Quand l'intrigue se met enfin en mouvement — c'est-à-dire après l'échange de têtes —, le texte retrouve la malice caractéristique de son auteur. Mann tire avec un sourire en coin toutes les conséquences logiques de la situation : le corps de Nanda, désormais surmonté de la tête de Shridaman, tend progressivement à s'amollir, puisque l'esprit gouverne la chair. Et inversement. Cette mécanique narrative est menée avec élégance, et les réflexions sur l'identité, sur ce qui fait qu'un être reste lui-même malgré la transformation du corps, ne manquent pas d'écho ; on peut d'ailleurs penser, en 2018, à toute la littérature contemporaine sur la transition, la dysphorie, les frontières poreuses entre soi et l'autre. Le texte a mieux vieilli philosophiquement que stylistiquement.

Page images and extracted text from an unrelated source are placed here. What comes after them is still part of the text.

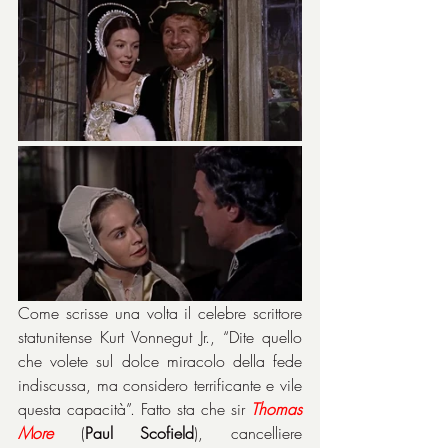
Come scrisse una volta il celebre scrittore 
statunitense Kurt Vonnegut Jr., “Dite quello 
che volete sul dolce miracolo della fede 
indiscussa, ma considero terrificante e vile 
questa capacità”. Fatto sta che sir 
Thomas 
More
 (
Paul Scofield
), cancelliere 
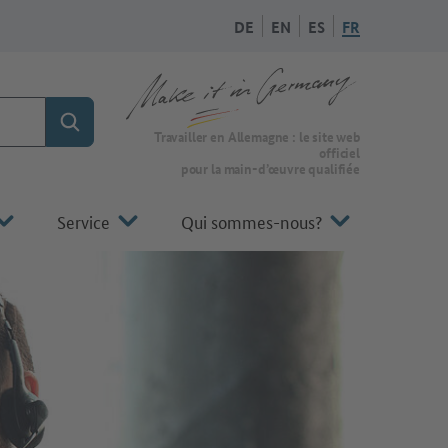
DE
EN
ES
FR
Rechercher
Vers la page d'accueil de Make it in Germany
Travailler en Allemagne : le site web
officiel
pour la main-d’œuvre qualifiée
Service
Qui sommes-nous?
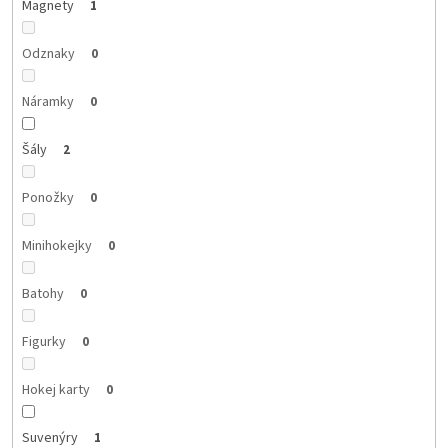
Magnety
1
Odznaky
0
Náramky
0
Šály
2
Ponožky
0
Minihokejky
0
Batohy
0
Figurky
0
Hokej karty
0
Suvenýry
1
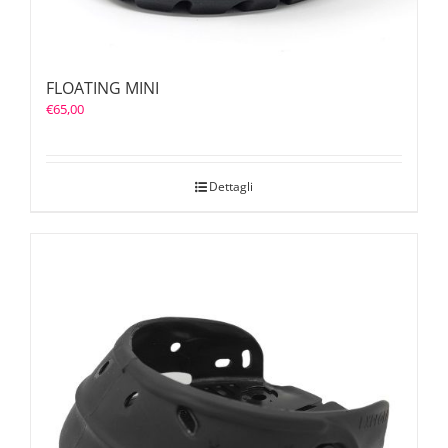
FLOATING MINI
€
65,00
Dettagli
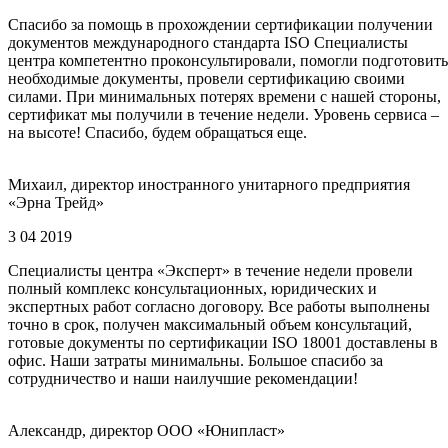
Спасибо за помощь в прохождении сертификации получении
документов международного стандарта ISO Специалисты
центра компетентно проконсультировали, помогли подготовить
необходимые документы, провели сертификацию своими
силами. При минимальных потерях времени с нашей стороны,
сертификат мы получили в течение недели. Уровень сервиса –
на высоте! Спасибо, будем обращаться еще.
Михаил, директор иностранного унитарного предприятия
«Эрна Трейд»
3 04 2019
Специалисты центра «Эксперт» в течение недели провели
полный комплекс консультационных, юридических и
экспертных работ согласно договору. Все работы выполнены
точно в срок, получен максимальный объем консультаций,
готовые документы по сертификации ISO 18001 доставлены в
офис. Наши затраты минимальны. Большое спасибо за
сотрудничество и наши наилучшие рекомендации!
Александр, директор ООО «Юнипласт»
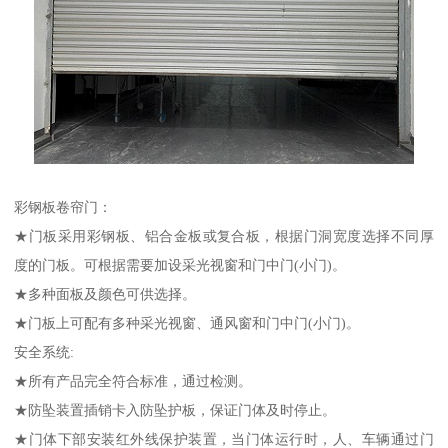
彩钢板卷帘门：
★门板采用彩钢板、铝合金板或复合板，根据门洞宽度选择不同厚
度的门板。可根据需要加设采光视窗和门中门(小门)。
★多种面板及颜色可供选择。
★门板上可配有多种采光视窗、通风窗和门中门(小门)。
安全系统:
★所有产品完全符合标准，通过检测。
★防坠装置插销卡入防坠护板，保证门体及时停止。
★门体下部安装红外线保护装置，当门体运行时，人、车辆通过门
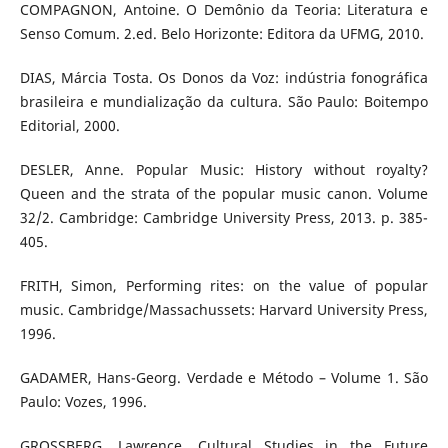
COMPAGNON, Antoine. O Demônio da Teoria: Literatura e
Senso Comum. 2.ed. Belo Horizonte: Editora da UFMG, 2010.
DIAS, Márcia Tosta. Os Donos da Voz: indústria fonográfica
brasileira e mundialização da cultura. São Paulo: Boitempo
Editorial, 2000.
DESLER, Anne. Popular Music: History without royalty?
Queen and the strata of the popular music canon. Volume
32/2. Cambridge: Cambridge University Press, 2013. p. 385-
405.
FRITH, Simon, Performing rites: on the value of popular
music. Cambridge/Massachussets: Harvard University Press,
1996.
GADAMER, Hans-Georg. Verdade e Método – Volume 1. São
Paulo: Vozes, 1996.
GROSSBERG, Lawrence. Cultural Studies in the Future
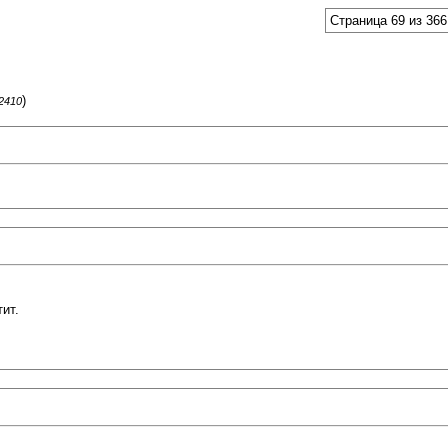
Страница 69 из 366
)
62410
ит.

Mais le problème, au fond, c'est Sita. Ou plutôt : l'absence de Sita en tant que personnage. Comme souvent chez Mann, les femmes sont davantage des forces de la nature que des individus complexes, et ici, Sita reste enfermée dans son rôle de femme désirante et désirée, de pivot narratif, sans qu'on accède vraiment à son intériorité. C'est dommage, parce que c'est elle qui tient le récit, c'est sa question qui structure tout. La laisser aussi peu incarnée, c'est priver le texte de son centre de gravité. Le philosophe Schopenhauer, grande influence avouée de Mann, plane sur ces pages, et son rapport au féminin n'était pas franchement progressiste, cela se sent.
On ne s'ennuie pas, clairement. Ça se lit d'une traite une fois lancé, ça amuse, ça fait réfléchir par éclairs. L'ironie de la narration, cette façon de raconter le tragique avec la légèreté d'un conteur de foire, est réjouissante, un peu comme quand Jean-Pierre Jeunet emballe des sujets sombres dans du velours et de la couleur. Mais au terme de ces cent cinquante pages, on reste sur sa faim. Mann mineur, c'est encore Mann : l'intelligence est là, la culture est là, la langue est là. Sauf que, pour une fois, on aurait voulu qu'il joue un peu moins en sécurité, qu'il aille vraiment au bout de cette étrangeté indienne qu'il a choisie. Le texte survole là où il aurait pu plonger.